The reason for this is that terrorists, as well as organised criminals, are well versed in keeping their activities secret using advanced encrypted communications or encryption processes.
Hiding secrets using a code is nothing new. The first known evidence of the use of a form of cryptography was found in an inscription carved around 1900 BC in Egypt, within the main chamber of the tomb of the nobleman Khnumhotep II, where some unusual hieroglyphic symbols had replaced normal ones.
Most major early civilisations have used forms of secret codes. “Arthshashtra”, a classic work on statecraft written by Kautalya, describes the espionage service in India and mentions giving assignments to spies in “secret writing”.
Around 100 BC, Julius Caesar used encryption to convey secret messages to his army generals at the war front. He used a substitution cipher, which became known as Caesar cipher.
During the 16th century, Vigenere designed a cipher that was supposedly the first cipher that used an encryption key.

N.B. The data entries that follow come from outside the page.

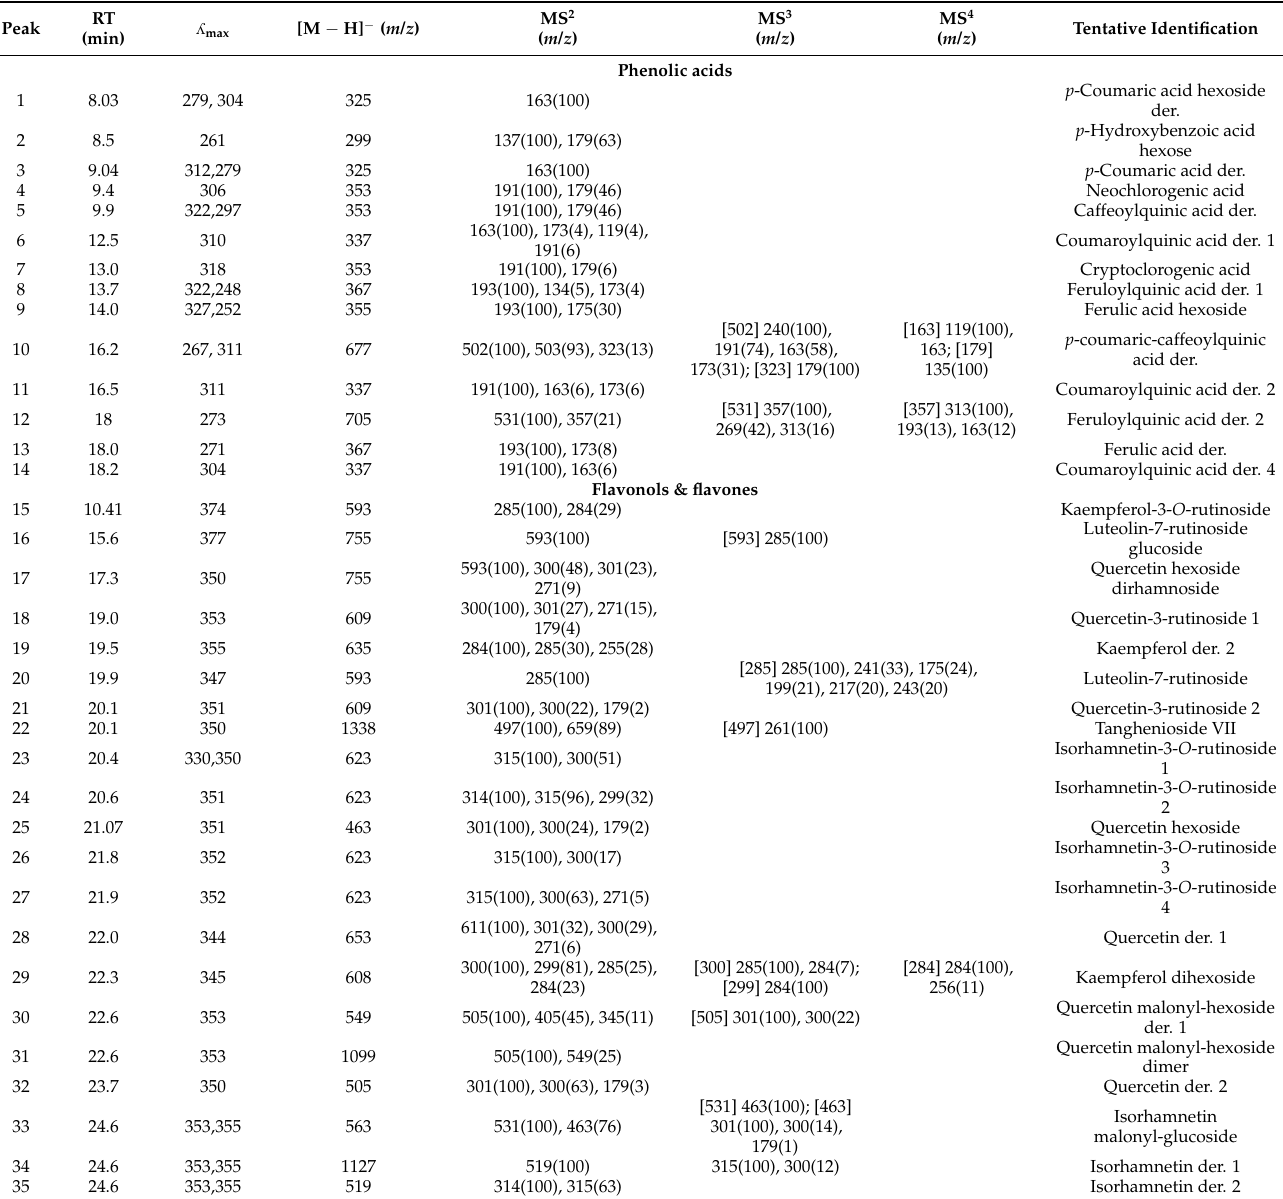
Table 4. Tentative identification of phenolic acids, flavones and flavonols from Slovenian populations of Phyteuma , indicating molecular mass-to-charge ratio ( m / z ) and relative intensity between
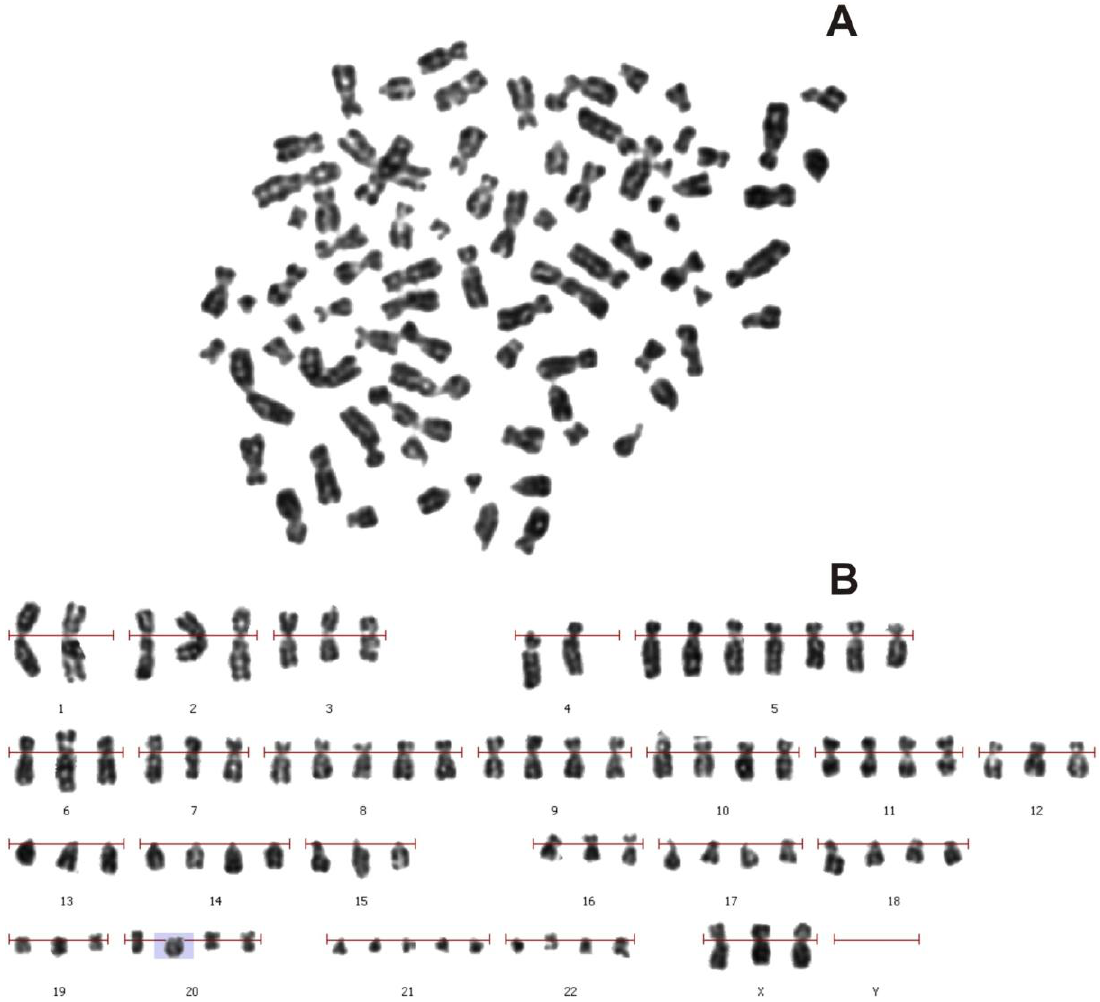
FIGURE 8. Multiple polysomy induced by ultramicroforms in lymphocytes of human peripheral blood. (A) Metaphase plate; (B)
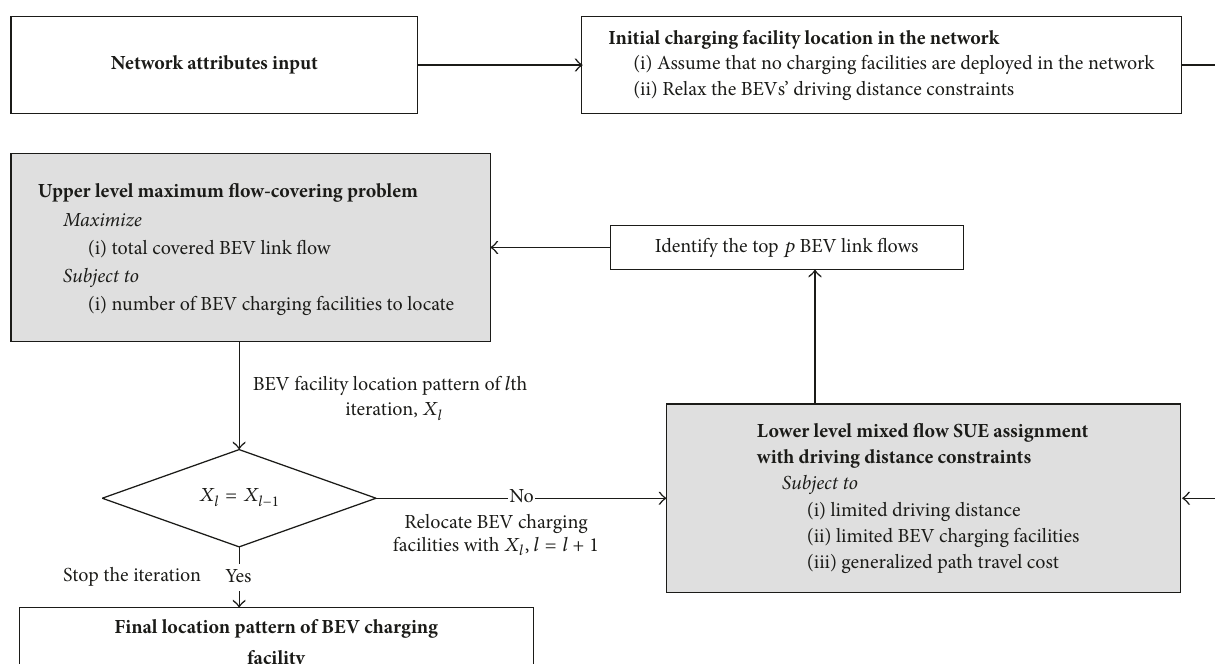
Figure 2: Framework of the bilevel proposed method for the equilibrium-optimization-based BEV charging facility location problem.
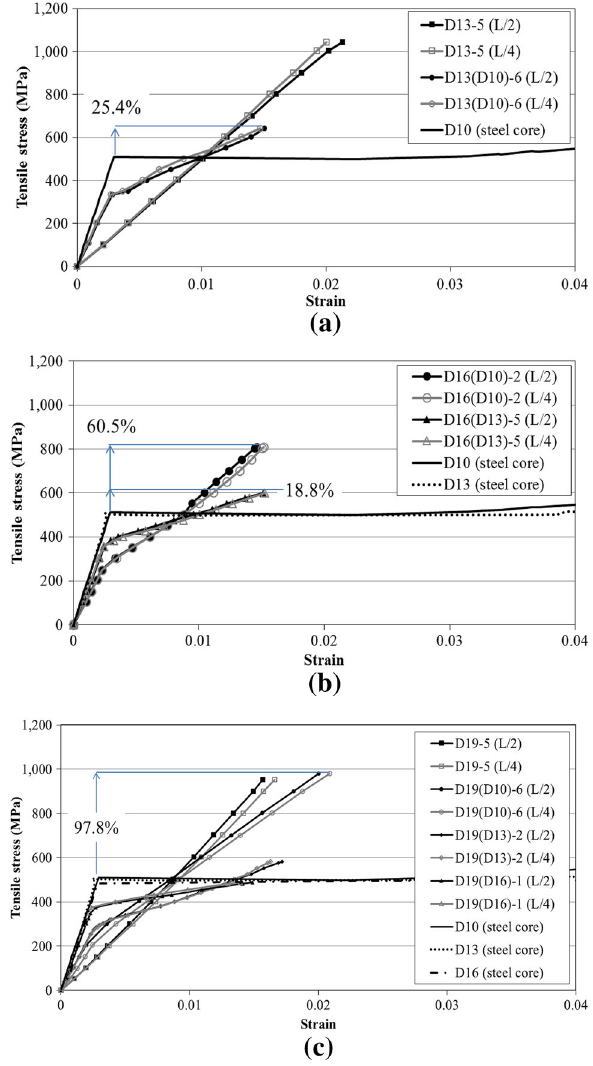
Fig. 6 Tensile stress–strain relationships of the GFRP hybrid bars. a D13 specimen series, b D16 specimen series, c D19 specimen series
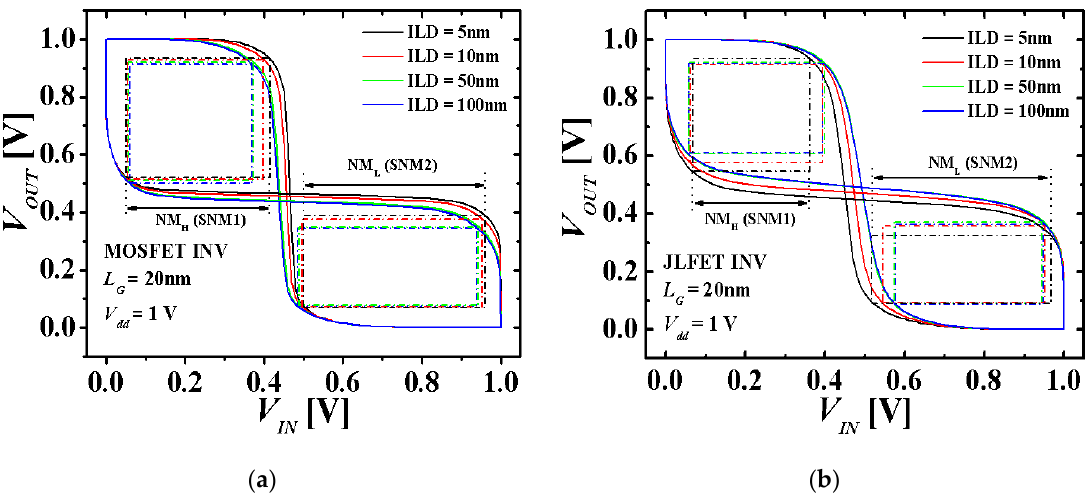
Figure 8. Static noise margin (SNM) characteristics of ( a ) M3INV-MOS cell and ( b ) M3INV-JL cell. Here L G = 20 nm and V dd = 1 V. Black, red, green, and blue lines denote the coupled voltage transfer characteristics (VTCs) of M3INV-MOS and M3INV-JL with T ILD = 5, 10, 50, and 100 nm, respectively.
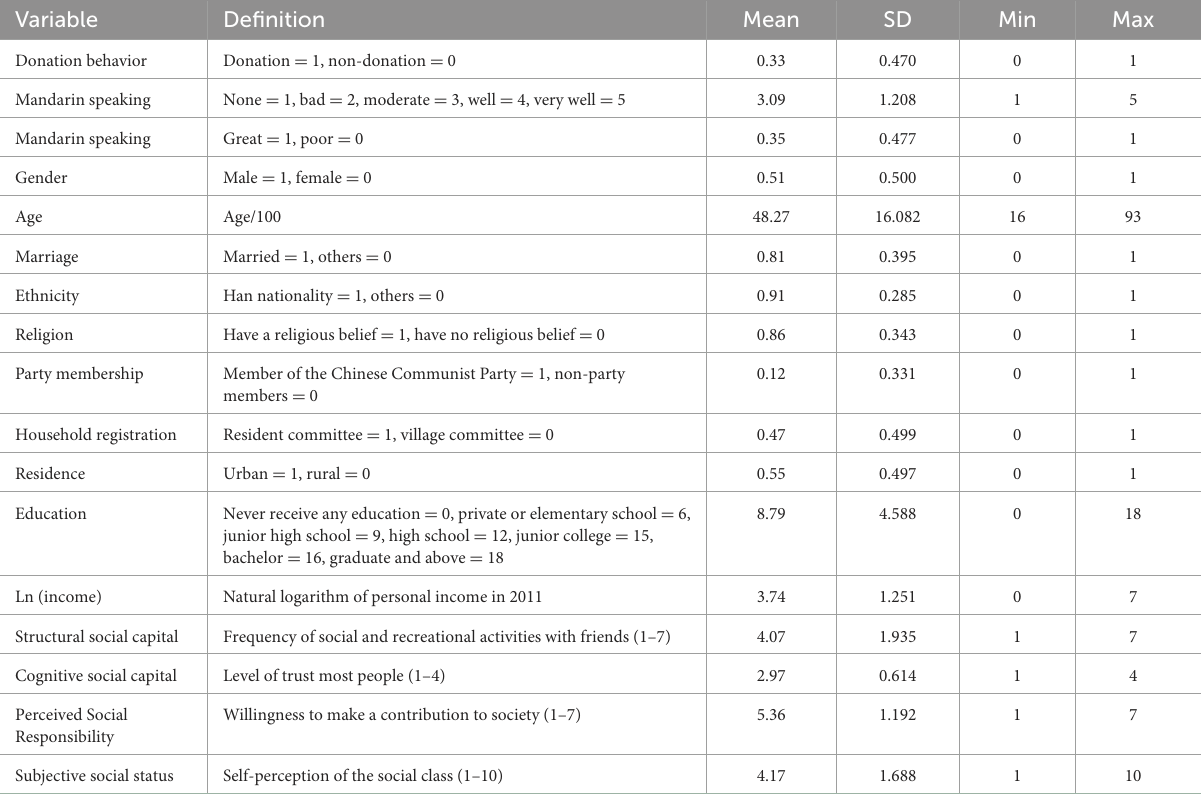
TABLE 1 The method of variable measurement and the result of descriptive statistics ( N = 5,171).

Edward Hugh Hebern, with the advent of electricity in the early 19th Century, designed an electro-mechanical device called the Hebern rotor machine. It used a single rotor in which the secret key was embedded in a rotating disc, enabling as each key on the keyboard was pressed – the output was a cipher text.
A development of this was the infamous Engima machine, invented by German engineer Arthur Scherbius at the end of World War I, and heavily used by the German forces during the Second World War. The Enigma machine used three or four, or even more, rotors. The rotors rotate at different rates as you type on the keyboard and output appropriate letters of cipher text. In this case, the key was the initial setting of the rotors.
Up to the Second World War, most of the work on cryptography was for military purposes. However, cryptography attracted commercial attention post-war, with businesses trying to secure their data from competitors.
In the early 1970’s, IBM realised that their customers were demanding some form of encryption, so they formed a “crypto group” headed by Horst-Feistel. They designed a cipher called Lucifer. In 1973, the Nation Bureau of Standards (now called NIST) in the United States accepted and renamed Lucifer ‘DES’ or the ‘Data Encryption Standard’.
In 1997, improvements in computing power enabled greater success from brute force attacks on the DES’ relatively small encryption key, which led to a plea for a new standard from NIST. In 2000 they accepted Rijndael, and christened it as ‘AES’ or the ‘Advanced Encryption Standard’, the term that is still in use today.